After a steep plunge in the amount of housing finance aid given to banks, federal money poured into the country’s largest lenders in 2012 and 2013, as liquidity at the banks found stable ground, according to a report [1] released Wednesday by the Federal Housing Finance Agency [2].

Secured loans, or advances, from the Federal Home Loan Banks [3] system to lenders dried up significantly after the market crash of 2008, when the loans peaked at about $1 trillion. At its lowest, in March of 2012, FHLBank contributed $381 billion to its member banks.

But since then, advances have risen to $492 billion, largely due to a flood of secured loans to the system's four largest members ‒‒ JPMorgan Chase [4], Wells Fargo [5], Bank of America [6], and Citibank [7]. These lenders accounted for $135 billion of the contributions through 2013. $48 billion went to JPMorgan Chase, accounting for the biggest single increase in secured loans.

By contrast, all other members of FHLBank accounted for just 9 percent of the increase.

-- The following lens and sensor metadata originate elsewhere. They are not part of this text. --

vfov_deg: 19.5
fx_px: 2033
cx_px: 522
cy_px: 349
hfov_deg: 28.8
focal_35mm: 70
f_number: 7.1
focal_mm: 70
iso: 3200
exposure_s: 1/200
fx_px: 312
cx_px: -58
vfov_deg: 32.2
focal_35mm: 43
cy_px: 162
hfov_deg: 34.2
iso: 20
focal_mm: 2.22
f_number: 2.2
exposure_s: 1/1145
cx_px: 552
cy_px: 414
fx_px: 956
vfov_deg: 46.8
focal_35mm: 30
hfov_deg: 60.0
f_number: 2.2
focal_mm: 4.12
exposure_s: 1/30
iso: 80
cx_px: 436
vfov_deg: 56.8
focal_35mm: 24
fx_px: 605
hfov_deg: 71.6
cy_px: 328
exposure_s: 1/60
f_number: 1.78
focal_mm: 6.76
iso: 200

The reason for the torrent of new money to the largest lenders, according to FHFA, is that these banks have increased their use of advances as part of an overall strategy to comply with regulatory requirements established by the international Basel Committee on Bank Supervision. The Basel III regulations, written in 2010, establish international liquidity requirements for commercial banks to help ensure financial stability. To meet Basel standards, banks may need to increase their holdings of high-quality liquid assets, such as U.S. Treasury securities, which officials from FHFA and FHLBank said the largest lenders are doing.

According to the FHFA Office of the Inspector General [8], one potential benefit of the surge in secured loans to the largest lenders should be a stabilization of  the finances of individual FHLBanks and possibly the FHLBank system as a whole, as increased interest income generated by advances would generate more contributions to member banks’ affordable housing programs.

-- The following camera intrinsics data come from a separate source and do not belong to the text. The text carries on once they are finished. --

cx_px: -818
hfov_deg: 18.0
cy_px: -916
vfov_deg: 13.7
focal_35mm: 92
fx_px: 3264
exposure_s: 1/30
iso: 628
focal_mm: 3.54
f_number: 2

That is, of course, if the surge in advances to the largest members translates into materially higher interest income, which it has not yet done. FHFA also cautioned smaller members not to rely on income generated by advances to the largest members.

FHFA believes the surge should help the system increase its focus on as core housing-mission related assets, such as advances and mortgage assets purchased from members, though it worries that the increasing use of advances by members to meet Basel III’s liquidity requirements could raise public concerns about the system’s commitment to its housing mission obligations.

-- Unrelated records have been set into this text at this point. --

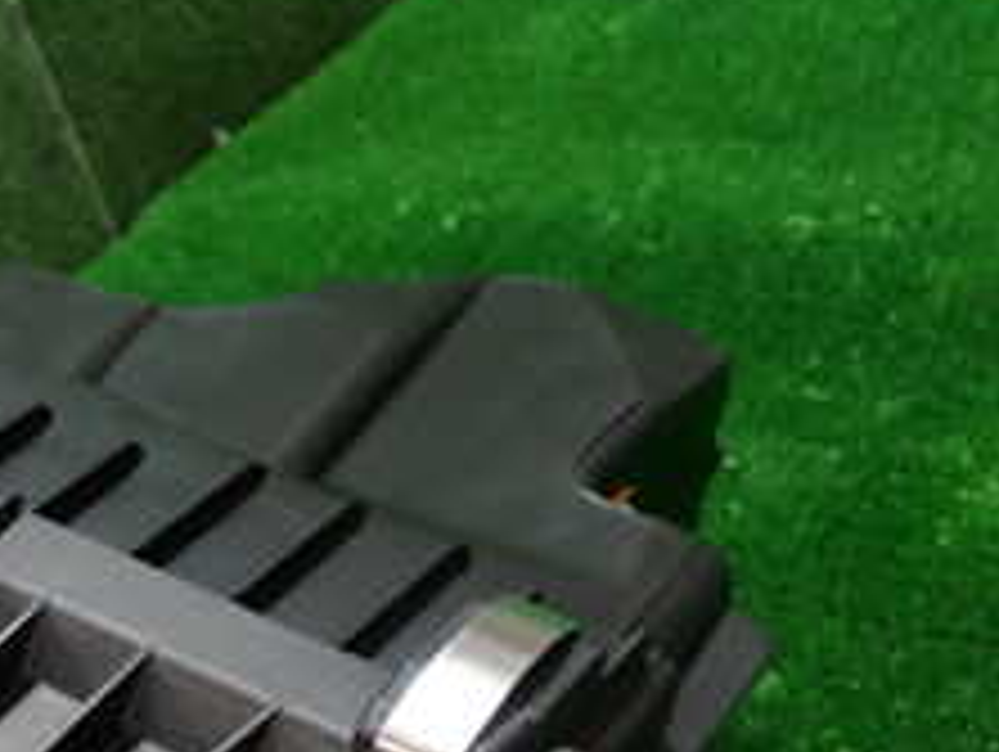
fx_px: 2340
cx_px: -346
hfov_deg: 21.5
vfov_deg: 17.4
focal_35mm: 81
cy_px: 910
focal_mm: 5.4
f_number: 2.3
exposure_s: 1/40
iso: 200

The most major concern, however, is that a concentration on large lenders could cause serious trouble if one or more of these lenders were to default on advance money. Large banks, the report stated, need to ensure that assets are properly collateralized in order to stave off what could be a devastating blow to the system.

FHLBank officials, however, are aware of the potential pitfall and said that collateral management is a high priority.